In the name of the Father and the Son and the Holy Spirit!

The Lord enjoined us to pray, “Give us this day out daily bread.” “Daily” means something very important and necessary to our existence, the main support of our earthly lives.

Bur “daily bread” can and should be understood in a wider sense: the Lord calls himself the Bread of Heaven that gives eternal life; He is even more vital than the daily nourishment our bodies need, because He gives eternal life: For the bread of God is He which cometh down from heaven, and giveth life unto the world (John 6:33).

We partake of this Heavenly Bread through faith and prayer: He that cometh to me shall never hunger; and he that believeth on me shall never thirst (John 6:35). But we commune most fully with the Heavenly Bread through the Mystery of the Eucharist (i.e., Thanksgiving), since in this case the body as well as the soul communes with Christ. For the body must also communicate with eternity as the Lord said: Whoso eateth My flesh, and drinketh My blood, hath eternal life; and I will raise him up at the last day (John 6:54). When the Lord spoke these words they seemed savage and nonsensical to many people—even some of His disciples—and they abandoned Him.

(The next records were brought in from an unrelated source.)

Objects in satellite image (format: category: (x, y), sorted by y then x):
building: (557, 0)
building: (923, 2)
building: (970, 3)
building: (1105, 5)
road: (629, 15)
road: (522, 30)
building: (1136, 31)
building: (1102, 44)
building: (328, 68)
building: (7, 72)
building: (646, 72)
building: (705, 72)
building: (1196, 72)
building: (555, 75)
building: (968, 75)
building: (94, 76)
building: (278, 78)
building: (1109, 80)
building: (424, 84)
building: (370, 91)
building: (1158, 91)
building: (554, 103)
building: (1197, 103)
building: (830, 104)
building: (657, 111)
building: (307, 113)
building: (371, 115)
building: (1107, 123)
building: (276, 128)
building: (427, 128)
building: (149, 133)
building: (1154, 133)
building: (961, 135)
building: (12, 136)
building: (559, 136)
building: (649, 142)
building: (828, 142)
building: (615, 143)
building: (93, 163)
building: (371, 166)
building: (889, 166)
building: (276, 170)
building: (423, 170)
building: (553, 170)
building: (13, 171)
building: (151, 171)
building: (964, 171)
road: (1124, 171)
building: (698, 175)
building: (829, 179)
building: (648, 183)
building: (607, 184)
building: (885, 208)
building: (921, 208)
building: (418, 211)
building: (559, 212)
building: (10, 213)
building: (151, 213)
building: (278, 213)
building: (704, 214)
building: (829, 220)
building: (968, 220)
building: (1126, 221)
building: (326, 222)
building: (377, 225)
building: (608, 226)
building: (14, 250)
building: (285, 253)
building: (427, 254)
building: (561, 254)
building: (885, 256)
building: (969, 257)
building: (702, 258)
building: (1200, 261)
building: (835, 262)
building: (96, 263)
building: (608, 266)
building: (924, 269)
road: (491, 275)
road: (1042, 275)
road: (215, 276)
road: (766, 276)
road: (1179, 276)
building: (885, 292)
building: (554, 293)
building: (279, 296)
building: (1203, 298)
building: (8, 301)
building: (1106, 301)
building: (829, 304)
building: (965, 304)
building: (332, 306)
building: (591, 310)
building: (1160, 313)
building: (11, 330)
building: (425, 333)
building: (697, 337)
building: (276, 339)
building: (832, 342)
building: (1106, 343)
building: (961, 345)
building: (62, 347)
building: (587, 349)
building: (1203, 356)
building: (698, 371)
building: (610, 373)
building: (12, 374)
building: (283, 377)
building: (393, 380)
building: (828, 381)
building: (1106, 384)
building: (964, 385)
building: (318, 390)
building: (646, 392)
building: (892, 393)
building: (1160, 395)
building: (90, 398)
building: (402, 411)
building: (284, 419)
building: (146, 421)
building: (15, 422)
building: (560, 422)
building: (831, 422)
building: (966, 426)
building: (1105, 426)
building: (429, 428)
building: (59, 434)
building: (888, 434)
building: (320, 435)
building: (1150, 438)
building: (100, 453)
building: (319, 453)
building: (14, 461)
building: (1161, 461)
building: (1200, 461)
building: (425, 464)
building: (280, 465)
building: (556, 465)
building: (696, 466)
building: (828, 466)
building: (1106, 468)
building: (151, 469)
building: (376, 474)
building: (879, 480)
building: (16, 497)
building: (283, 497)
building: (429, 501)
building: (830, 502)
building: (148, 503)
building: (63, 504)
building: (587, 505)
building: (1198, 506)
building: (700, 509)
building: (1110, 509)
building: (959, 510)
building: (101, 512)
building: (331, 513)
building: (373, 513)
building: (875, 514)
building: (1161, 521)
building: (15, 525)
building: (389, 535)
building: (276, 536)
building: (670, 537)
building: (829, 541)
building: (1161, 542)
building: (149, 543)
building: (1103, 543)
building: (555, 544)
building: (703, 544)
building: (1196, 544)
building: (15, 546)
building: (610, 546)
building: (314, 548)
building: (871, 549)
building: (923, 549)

At the Last Super before His Passion, the Lord established the Mystery of the Eucharist, in which bread and wine change into the Body and Blood of the Lord: Take eat this is My body... Drink ye all of it; For this is My blood of the new testament (Matthew 26:26-28).

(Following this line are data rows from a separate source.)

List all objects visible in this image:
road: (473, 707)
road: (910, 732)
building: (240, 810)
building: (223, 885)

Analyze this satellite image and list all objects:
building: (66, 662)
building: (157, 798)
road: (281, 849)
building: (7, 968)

In the mystery of salvation there cannot be anything formal: where there is grace there is freedom, according to the apostle Paul. But freedom requires active participation of human beings going to meet the saving God. The mystery of salvation is a person's meeting with God: God saves, and the person is saved. Christ died for everyone and redeemed everyone. But this is only one aspect, the objective side. In the Mystery of the Eucharist Christ's act of redemptive suffering on the Cross is reproduced in essence. The Lord said: This do in remembrance of Me (Luke 22:19) In remembrance of what? The Last Supper? No. In remembrance of Christ's sufferings on the Cross. And those who participate in this Mystery by partaking of the Holy Gifts commune to the greatest degree possible with the redemption the Lord effected though applying it to oneself personally and subjectively.

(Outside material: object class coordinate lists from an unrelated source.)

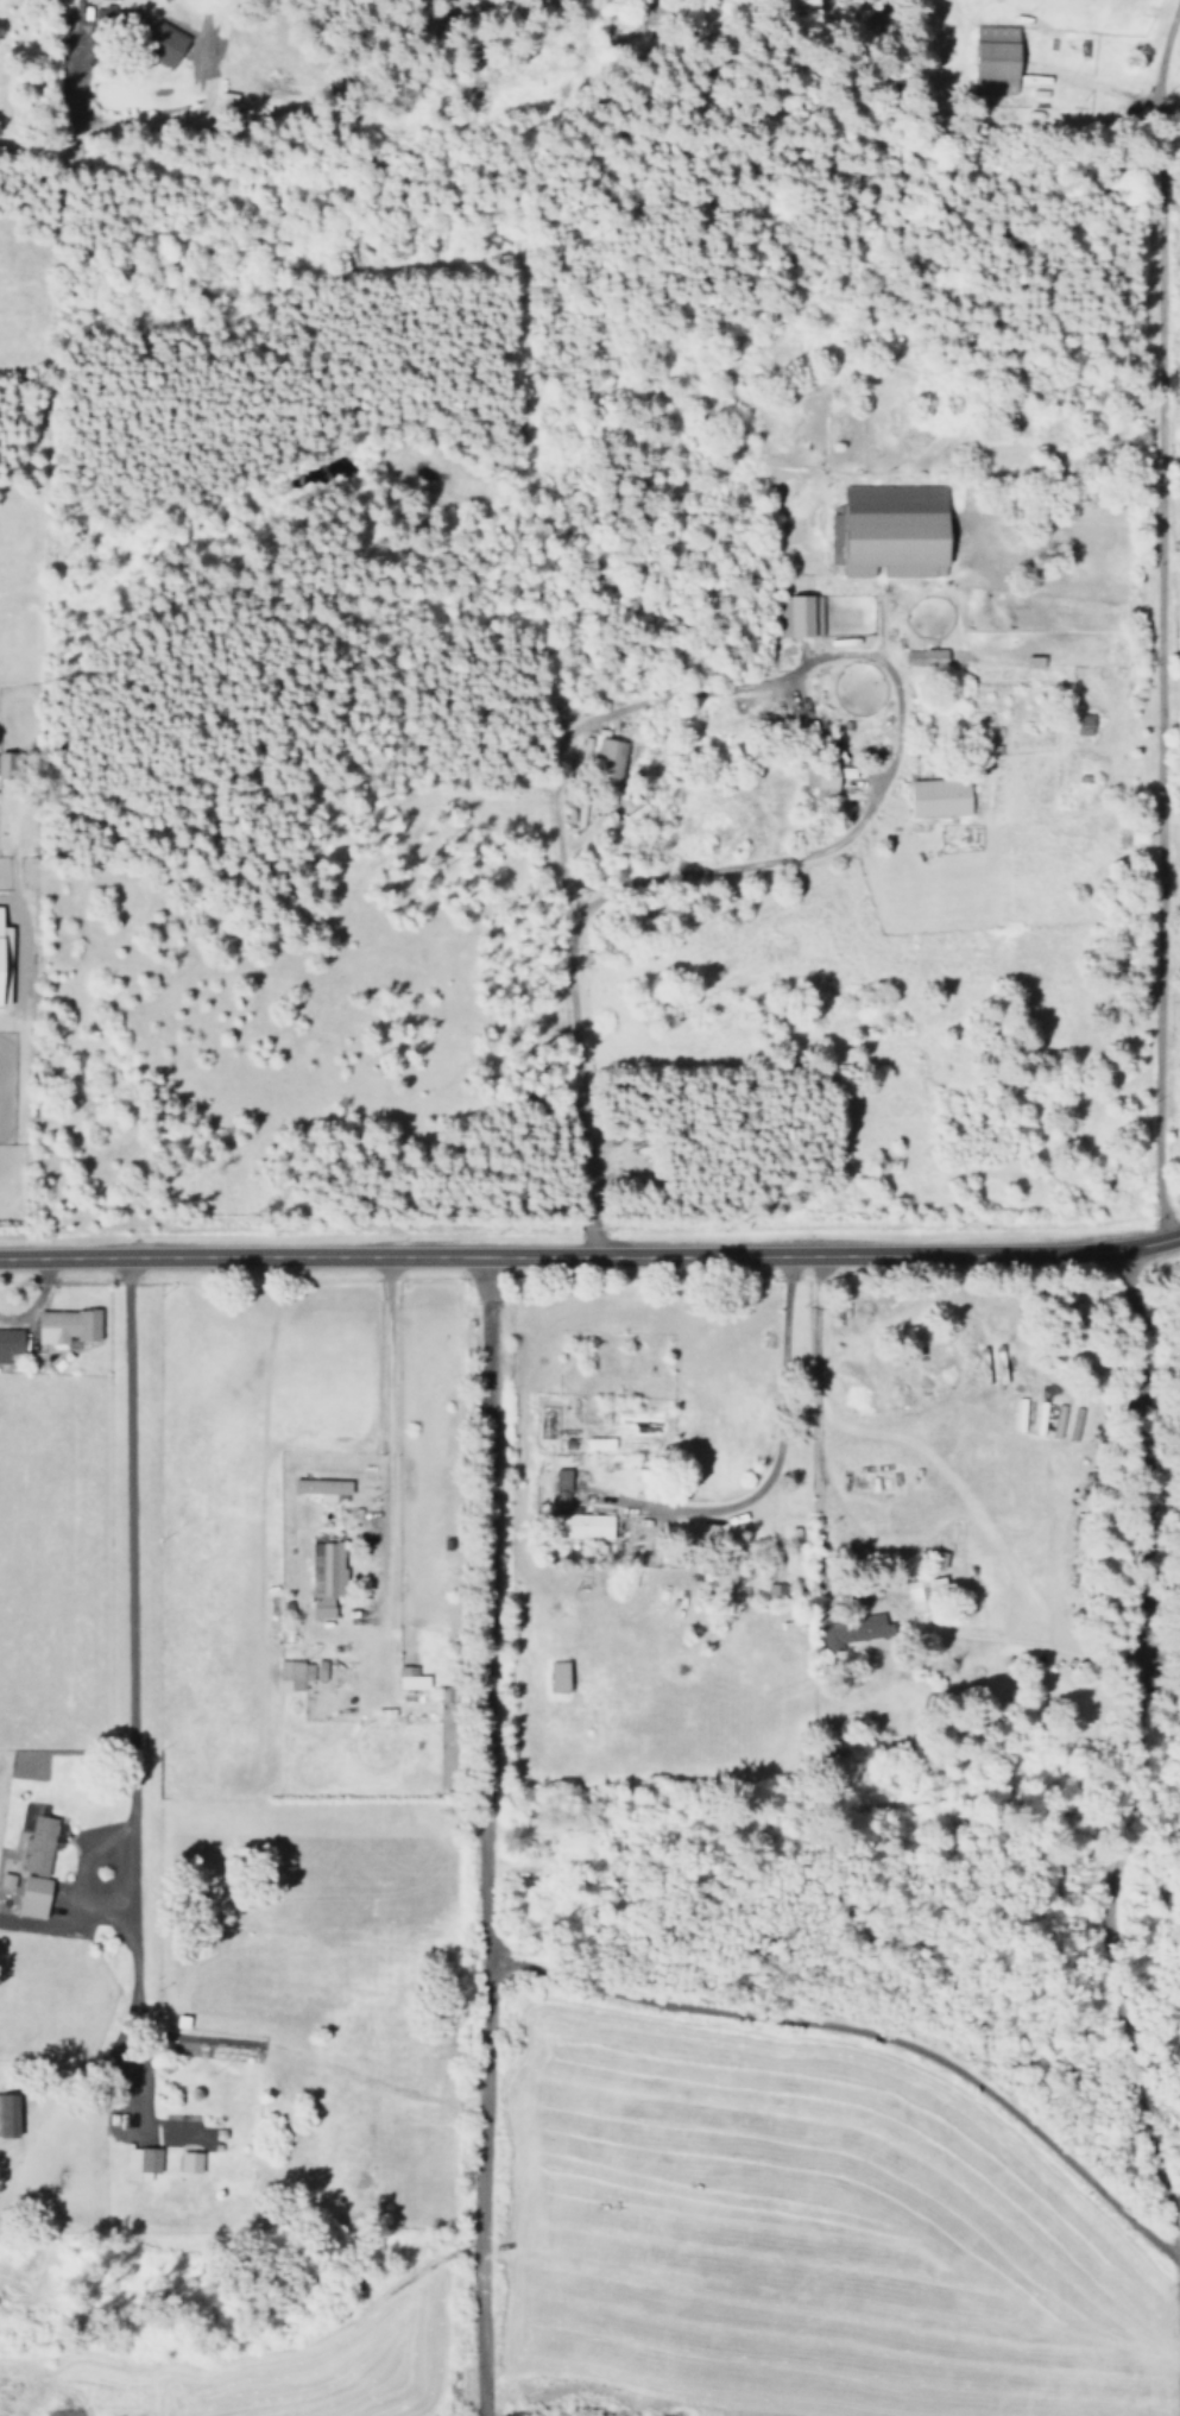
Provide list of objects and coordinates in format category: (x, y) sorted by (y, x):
building: (125, 12)
building: (166, 45)
building: (995, 59)
building: (227, 101)
road: (68, 102)
building: (892, 530)
building: (799, 615)
road: (1150, 619)
building: (928, 657)
building: (608, 760)
building: (10, 764)
building: (823, 781)
building: (942, 797)
building: (573, 813)
building: (4, 960)
road: (590, 1257)
building: (68, 1326)
building: (10, 1343)
building: (1048, 1418)
road: (766, 1472)
building: (562, 1486)
building: (322, 1488)
building: (584, 1525)
building: (326, 1577)
building: (777, 1590)
building: (854, 1630)
road: (1166, 1650)
building: (320, 1670)
building: (293, 1675)
building: (560, 1677)
building: (412, 1678)
road: (128, 1689)
road: (1123, 1789)
road: (483, 1838)
road: (793, 1838)
building: (37, 1839)
building: (7, 1879)
building: (35, 1896)
road: (871, 2033)
building: (9, 2115)
building: (191, 2162)
building: (140, 2163)
crop: (797, 2240)
crop: (262, 2369)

Each day we eat bread and water, and this nourishment imperceptibly for us is transformed into our flesh and blood. This surprises no one, because it is a biological law.

But the spirit also has its laws. Mystery does not tolerate investigation because the action of the spirit does not submit to rationalization—this is the domain of faith.

But many do not understand this and try to rationalize moments of the Mystery, and as a result in the given case reduce the Mystery to only remembrance of the Last Supper. This is the view that all Protestant denominations confess.

We Orthodox, however, maintain the meaning of the Eucharist found in the Gospels: via communion we mystically unite ourselves to Christ, and this unity gives us life eternal, as it is described in the sixth chapter of the Gospel according to John. Thus it was conveyed to us by the Holy Apostles, and thus our Church has kept it from time immemorial. Amen.